▸ **WORK TO BE COMPLETED**: Reproduce verbatim the part of the thread on sorting integers in a small range that runs from "If you have" to "O(n) extra memory.".

▸ **PASSAGE PROVIDED**:
%%
Is std::sort the best choice to do in-place sort for a huge array with limited integer value?

I want to sort an array with huge(millions or even billions) elements, while the values are integers within a small range(1 to 100 or 1 to 1000), in such a case, is std::sort and the parallelized version __gnu_parallel::sort the best choice for me?
actually I want to sort a vecotor of my own class with an integer member representing the processor index.
as there are other member inside the class, so, even if two data have same integer member that is used for comparing, they might not be regarded as same data.
Counting sort would be the right choice if you know that your range is so limited. If the range is [0,m) the most efficient way to do so it have a vector in which the index represent the element and the value the count. For example:
vector<int> to_sort;
vector<int> counts;
for (int i : to_sort) {
if (counts.size() < i) {
counts.resize(i+1, 0);
}
counts[i]++;
}
Note that the count at i is lazily initialized but you can resize once if you know m.
If you are sorting objects by some field and they are all distinct, you can modify the above as:
vector<T> to_sort;
vector<vector<const T*>> count_sorted;
for (const T& t : to_sort) {
const int i = t.sort_field()
if (count_sorted.size() < i) {
count_sorted.resize(i+1, {});
}
count_sorted[i].push_back(&t);
}
Now the main difference is that your space requirements grow substantially because you need to store the vectors of pointers. The space complexity went from O(m) to O(n). Time complexity is the same. Note that the algorithm is stable. The code above assumes that to_sort is in scope during the life cycle of count_sorted. If your Ts implement move semantics you can store the object themselves and move them in. If you need count_sorted to outlive to_sort you will need to do so or make copies.
If you have a range of type [-l, m), the substance does not change much, but your index now represents the value i + l and you need to know l beforehand.
Finally, it should be trivial to simulate an iteration through the sorted array by iterating through the counts array taking into account the value of the count. If you want stl like iterators you might need a custom data structure that encapsulates that behavior.
Note: in the previous version of this answer I mentioned multiset as a way to use a data structure to count sort. This would be efficient in some java implementations (I believe the Guava implementation would be efficient) but not in C++ where the keys in the RB tree are just repeated many times.
You say "in-place", I therefore assume that you don't want to use O(n) extra memory.
First, count the number of objects with each value (as in Gionvanni's and ronaldo's answers). You still need to get the objects into the right locations in-place. I think the following works, but I haven't implemented or tested it:
Create a cumulative sum from your counts, so that you know what index each object needs to go to. For example, if the counts are 1: 3, 2: 5, 3: 7, then the cumulative sums are 1: 0, 2: 3, 3: 8, 4: 15, meaning that the first object with value 1 in the final array will be at index 0, the first object with value 2 will be at index 3, and so on.
%%
Stored items:
%%
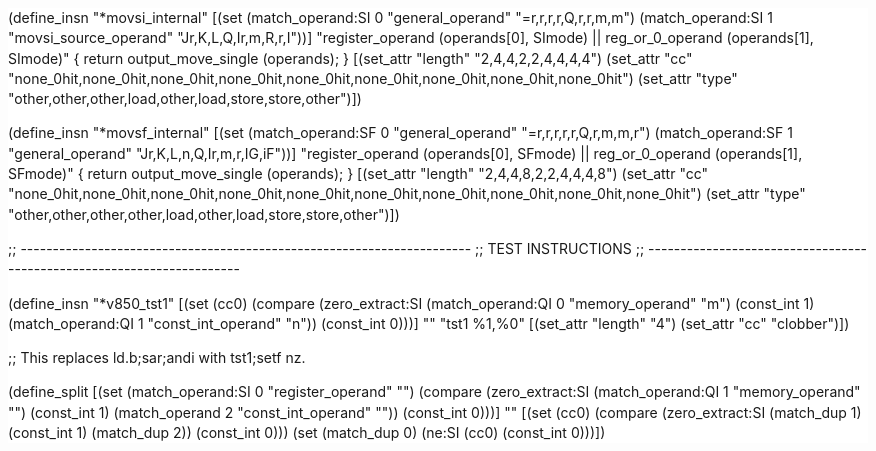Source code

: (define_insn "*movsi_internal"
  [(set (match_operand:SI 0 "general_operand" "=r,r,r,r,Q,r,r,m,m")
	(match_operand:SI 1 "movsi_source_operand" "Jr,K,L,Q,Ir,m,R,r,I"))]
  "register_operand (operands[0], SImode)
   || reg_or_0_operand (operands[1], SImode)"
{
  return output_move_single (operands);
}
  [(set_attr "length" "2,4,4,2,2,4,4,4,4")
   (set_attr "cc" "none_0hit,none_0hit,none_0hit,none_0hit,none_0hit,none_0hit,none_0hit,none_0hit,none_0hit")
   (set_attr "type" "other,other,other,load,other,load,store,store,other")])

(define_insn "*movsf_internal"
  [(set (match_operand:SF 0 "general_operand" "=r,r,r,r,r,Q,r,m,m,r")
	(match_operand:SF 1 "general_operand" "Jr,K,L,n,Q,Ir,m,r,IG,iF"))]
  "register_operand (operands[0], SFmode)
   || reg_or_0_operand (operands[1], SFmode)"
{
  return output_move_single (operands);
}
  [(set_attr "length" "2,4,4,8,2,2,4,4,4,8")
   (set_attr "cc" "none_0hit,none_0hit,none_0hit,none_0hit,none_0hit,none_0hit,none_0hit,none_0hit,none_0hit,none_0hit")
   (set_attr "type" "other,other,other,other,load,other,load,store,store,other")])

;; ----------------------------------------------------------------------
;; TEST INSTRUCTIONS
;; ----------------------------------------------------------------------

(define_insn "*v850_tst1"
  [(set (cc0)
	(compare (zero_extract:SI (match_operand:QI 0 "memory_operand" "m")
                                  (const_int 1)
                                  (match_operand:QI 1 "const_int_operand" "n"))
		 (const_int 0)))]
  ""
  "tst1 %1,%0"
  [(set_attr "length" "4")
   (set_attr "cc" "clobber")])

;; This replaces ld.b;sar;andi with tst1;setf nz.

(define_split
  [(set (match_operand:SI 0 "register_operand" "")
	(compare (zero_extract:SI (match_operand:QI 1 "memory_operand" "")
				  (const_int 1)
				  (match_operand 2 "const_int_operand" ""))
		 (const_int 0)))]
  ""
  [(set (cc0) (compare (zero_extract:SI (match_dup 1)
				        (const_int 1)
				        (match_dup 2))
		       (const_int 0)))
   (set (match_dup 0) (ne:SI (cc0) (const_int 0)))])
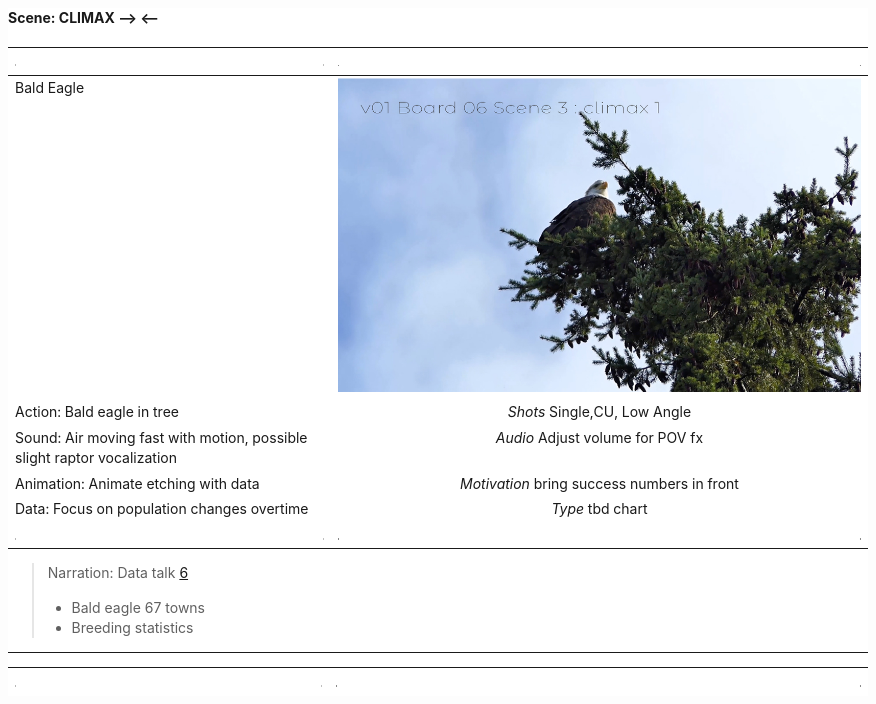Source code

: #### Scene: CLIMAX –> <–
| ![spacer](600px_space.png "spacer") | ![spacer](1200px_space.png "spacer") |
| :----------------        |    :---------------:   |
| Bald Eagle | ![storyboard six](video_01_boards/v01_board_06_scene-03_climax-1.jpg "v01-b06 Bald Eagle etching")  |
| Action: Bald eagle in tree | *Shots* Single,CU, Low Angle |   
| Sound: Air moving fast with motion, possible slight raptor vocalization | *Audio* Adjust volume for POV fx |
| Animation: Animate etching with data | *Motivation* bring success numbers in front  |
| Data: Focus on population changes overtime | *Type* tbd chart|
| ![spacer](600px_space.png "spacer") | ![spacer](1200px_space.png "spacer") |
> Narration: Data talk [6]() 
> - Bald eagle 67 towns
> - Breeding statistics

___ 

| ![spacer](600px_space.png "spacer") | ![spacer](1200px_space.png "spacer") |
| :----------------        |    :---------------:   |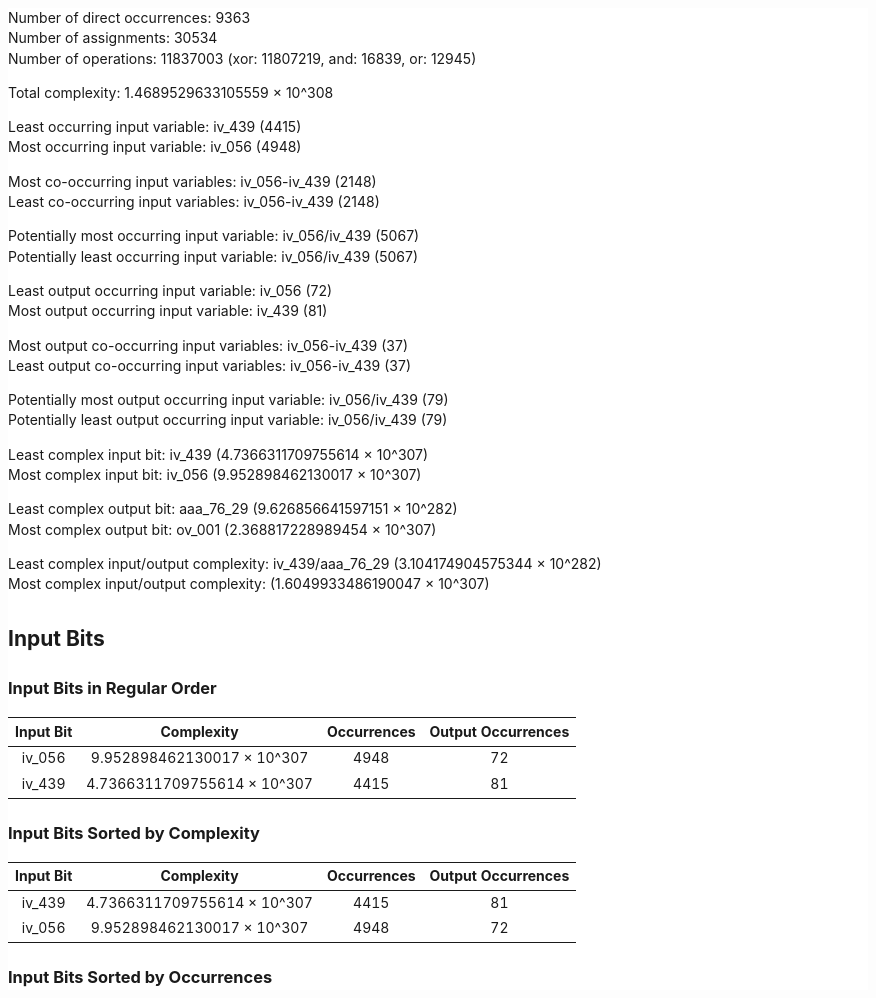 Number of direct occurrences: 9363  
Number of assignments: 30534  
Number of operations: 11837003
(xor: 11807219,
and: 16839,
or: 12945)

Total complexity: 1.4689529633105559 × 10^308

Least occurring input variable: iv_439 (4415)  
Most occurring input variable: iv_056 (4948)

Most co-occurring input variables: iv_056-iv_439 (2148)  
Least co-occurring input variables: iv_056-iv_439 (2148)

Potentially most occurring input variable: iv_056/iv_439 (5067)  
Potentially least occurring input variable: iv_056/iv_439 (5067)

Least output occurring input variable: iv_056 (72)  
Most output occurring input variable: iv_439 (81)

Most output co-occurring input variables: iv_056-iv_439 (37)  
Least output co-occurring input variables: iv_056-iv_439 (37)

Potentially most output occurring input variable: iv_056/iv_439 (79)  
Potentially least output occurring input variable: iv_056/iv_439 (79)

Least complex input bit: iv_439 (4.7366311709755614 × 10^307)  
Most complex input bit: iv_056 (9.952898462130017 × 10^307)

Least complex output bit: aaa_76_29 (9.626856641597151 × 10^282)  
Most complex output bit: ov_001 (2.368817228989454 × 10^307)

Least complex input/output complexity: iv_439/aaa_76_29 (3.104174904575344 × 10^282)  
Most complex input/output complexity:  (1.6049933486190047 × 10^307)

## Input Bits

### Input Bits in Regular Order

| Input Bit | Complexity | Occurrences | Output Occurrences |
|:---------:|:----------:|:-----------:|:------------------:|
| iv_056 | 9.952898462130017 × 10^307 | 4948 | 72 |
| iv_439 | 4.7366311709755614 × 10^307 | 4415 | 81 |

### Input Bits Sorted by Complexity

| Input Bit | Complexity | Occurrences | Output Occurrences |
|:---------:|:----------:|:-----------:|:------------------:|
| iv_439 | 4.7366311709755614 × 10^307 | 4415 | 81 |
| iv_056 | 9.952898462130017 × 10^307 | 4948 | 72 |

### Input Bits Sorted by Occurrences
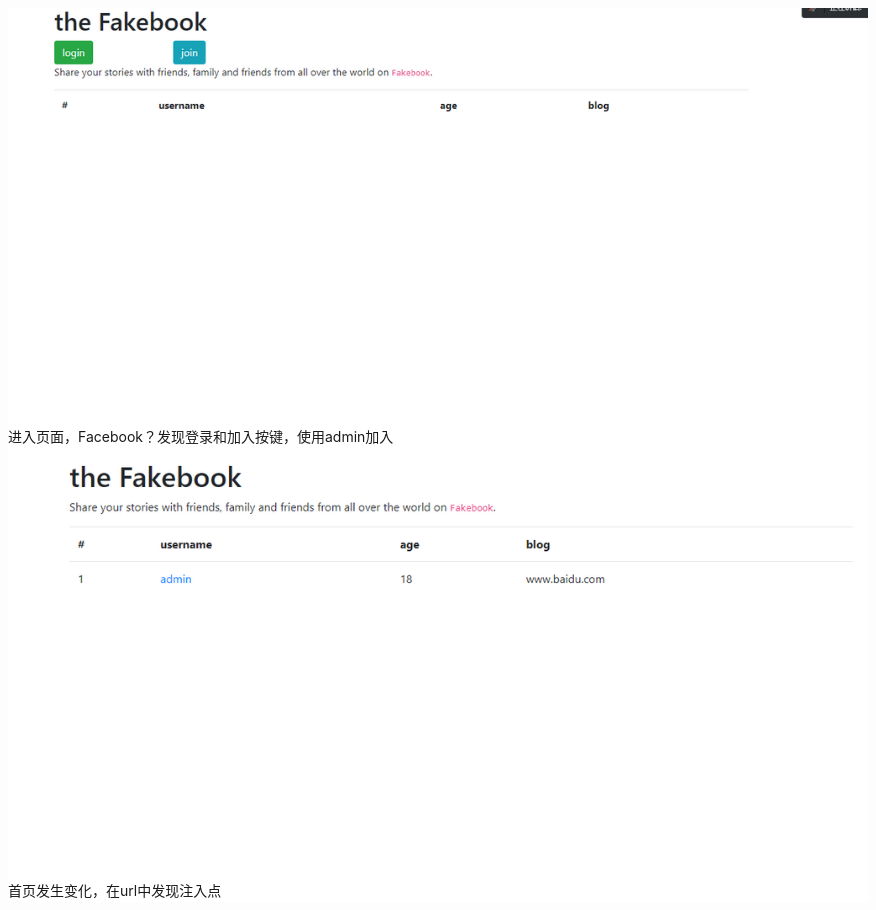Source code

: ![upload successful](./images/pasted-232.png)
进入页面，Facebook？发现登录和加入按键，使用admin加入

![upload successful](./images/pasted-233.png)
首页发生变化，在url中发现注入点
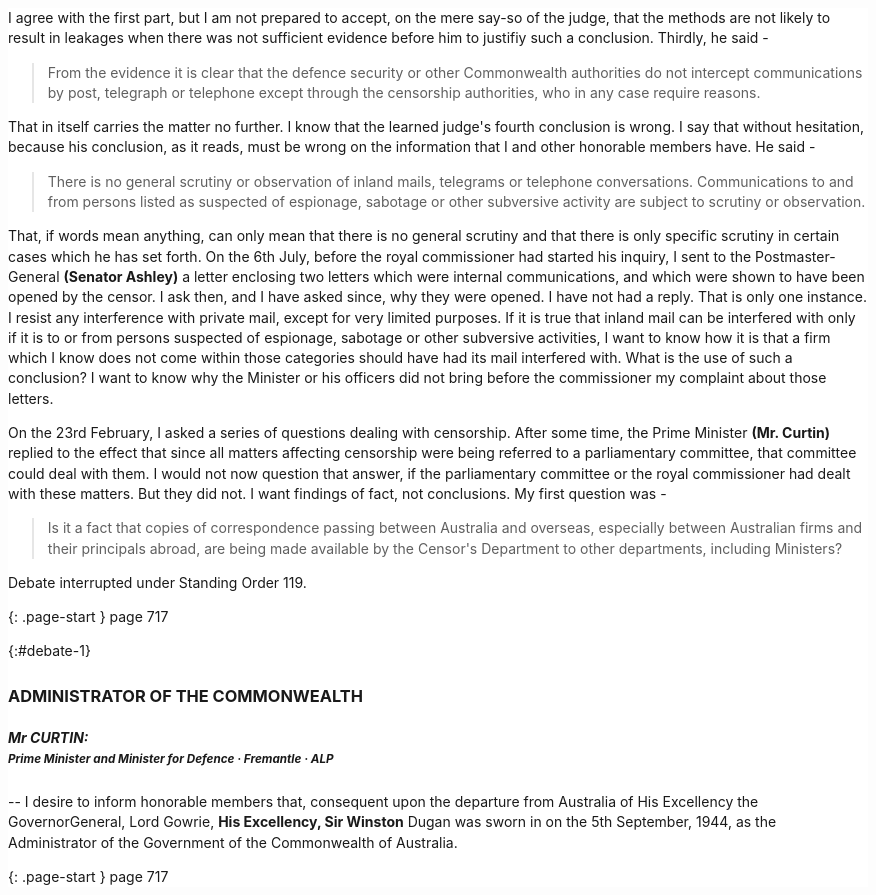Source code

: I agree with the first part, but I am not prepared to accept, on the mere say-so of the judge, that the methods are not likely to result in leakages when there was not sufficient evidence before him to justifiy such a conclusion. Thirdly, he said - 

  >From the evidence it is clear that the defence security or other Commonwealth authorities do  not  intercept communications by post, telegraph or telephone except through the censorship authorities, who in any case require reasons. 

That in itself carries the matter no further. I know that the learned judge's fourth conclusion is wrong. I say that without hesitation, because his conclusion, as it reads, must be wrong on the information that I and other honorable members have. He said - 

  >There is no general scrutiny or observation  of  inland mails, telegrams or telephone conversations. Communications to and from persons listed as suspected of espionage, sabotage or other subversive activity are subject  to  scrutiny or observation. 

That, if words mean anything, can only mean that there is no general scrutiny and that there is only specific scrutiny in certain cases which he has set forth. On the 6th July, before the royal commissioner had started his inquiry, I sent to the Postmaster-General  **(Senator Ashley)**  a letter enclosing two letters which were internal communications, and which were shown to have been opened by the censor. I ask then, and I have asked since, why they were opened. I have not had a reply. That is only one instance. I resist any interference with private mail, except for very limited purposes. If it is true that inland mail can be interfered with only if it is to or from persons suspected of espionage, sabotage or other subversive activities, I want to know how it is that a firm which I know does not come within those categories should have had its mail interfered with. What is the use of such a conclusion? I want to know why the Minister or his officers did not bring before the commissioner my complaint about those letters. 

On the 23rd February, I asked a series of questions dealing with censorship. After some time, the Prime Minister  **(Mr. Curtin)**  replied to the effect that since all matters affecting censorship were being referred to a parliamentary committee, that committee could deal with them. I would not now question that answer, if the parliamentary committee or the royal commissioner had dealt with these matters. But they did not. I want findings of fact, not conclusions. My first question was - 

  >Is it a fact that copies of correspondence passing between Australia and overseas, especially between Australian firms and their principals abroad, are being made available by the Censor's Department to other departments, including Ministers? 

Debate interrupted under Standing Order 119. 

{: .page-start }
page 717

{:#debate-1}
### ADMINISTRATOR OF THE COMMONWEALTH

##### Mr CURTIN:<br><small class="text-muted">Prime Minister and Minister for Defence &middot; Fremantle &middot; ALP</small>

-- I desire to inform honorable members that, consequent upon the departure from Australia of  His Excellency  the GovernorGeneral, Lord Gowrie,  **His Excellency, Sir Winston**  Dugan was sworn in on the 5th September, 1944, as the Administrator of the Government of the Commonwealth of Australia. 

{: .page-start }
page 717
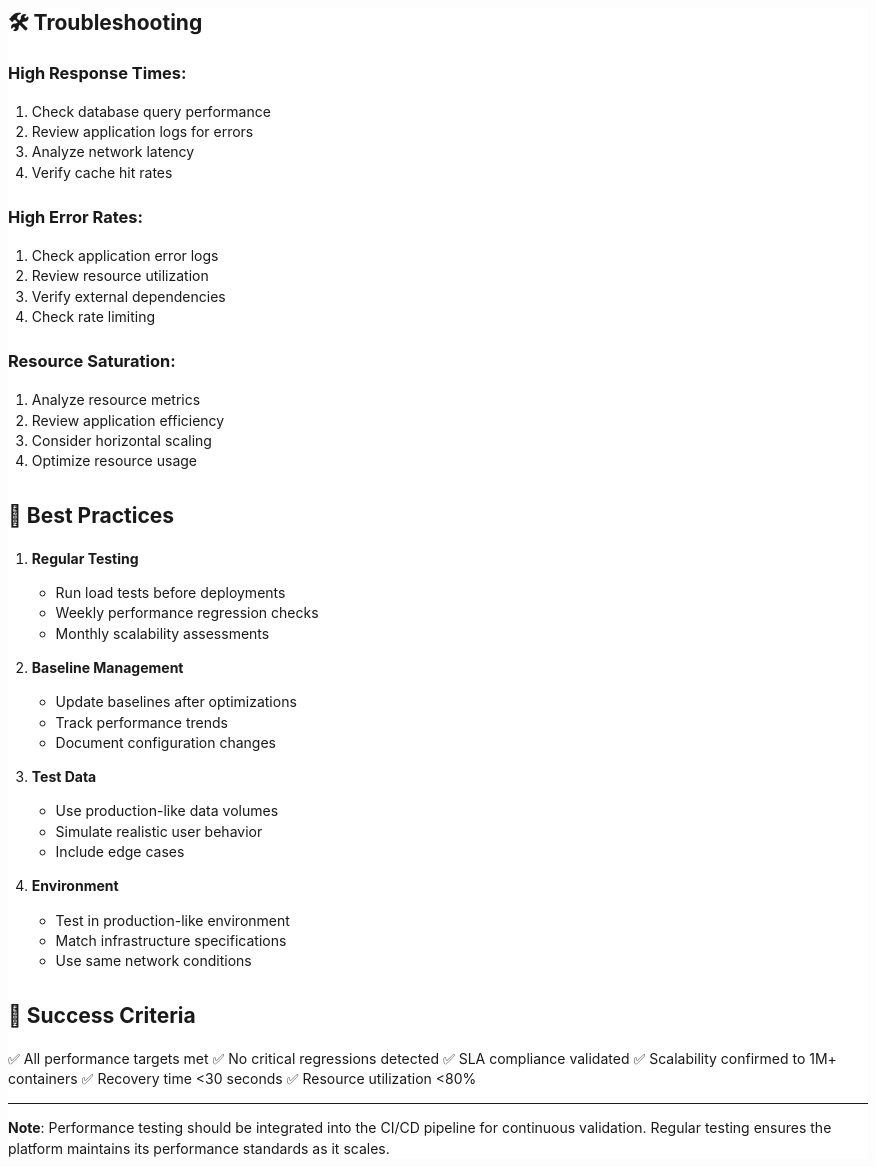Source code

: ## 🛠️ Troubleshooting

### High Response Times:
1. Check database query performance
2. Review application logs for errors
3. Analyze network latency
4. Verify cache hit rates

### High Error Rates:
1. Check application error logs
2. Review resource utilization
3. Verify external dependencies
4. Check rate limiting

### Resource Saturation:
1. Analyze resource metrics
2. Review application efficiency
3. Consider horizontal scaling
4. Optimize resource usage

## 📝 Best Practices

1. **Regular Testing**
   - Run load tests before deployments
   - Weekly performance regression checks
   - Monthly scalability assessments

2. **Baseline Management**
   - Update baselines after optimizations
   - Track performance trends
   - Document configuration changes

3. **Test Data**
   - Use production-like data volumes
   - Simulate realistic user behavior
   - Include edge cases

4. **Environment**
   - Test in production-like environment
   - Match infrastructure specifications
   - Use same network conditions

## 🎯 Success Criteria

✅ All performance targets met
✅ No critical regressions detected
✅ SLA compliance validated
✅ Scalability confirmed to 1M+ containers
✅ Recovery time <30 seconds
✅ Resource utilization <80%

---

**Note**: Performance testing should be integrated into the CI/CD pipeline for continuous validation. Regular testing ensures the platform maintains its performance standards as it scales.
%%
▸ **WRITTEN ANSWER**:
If you have a range of type [-l, m), the substance does not change much, but your index now represents the value i + l and you need to know l beforehand.
Finally, it should be trivial to simulate an iteration through the sorted array by iterating through the counts array taking into account the value of the count. If you want stl like iterators you might need a custom data structure that encapsulates that behavior.
Note: in the previous version of this answer I mentioned multiset as a way to use a data structure to count sort. This would be efficient in some java implementations (I believe the Guava implementation would be efficient) but not in C++ where the keys in the RB tree are just repeated many times.
You say "in-place", I therefore assume that you don't want to use O(n) extra memory.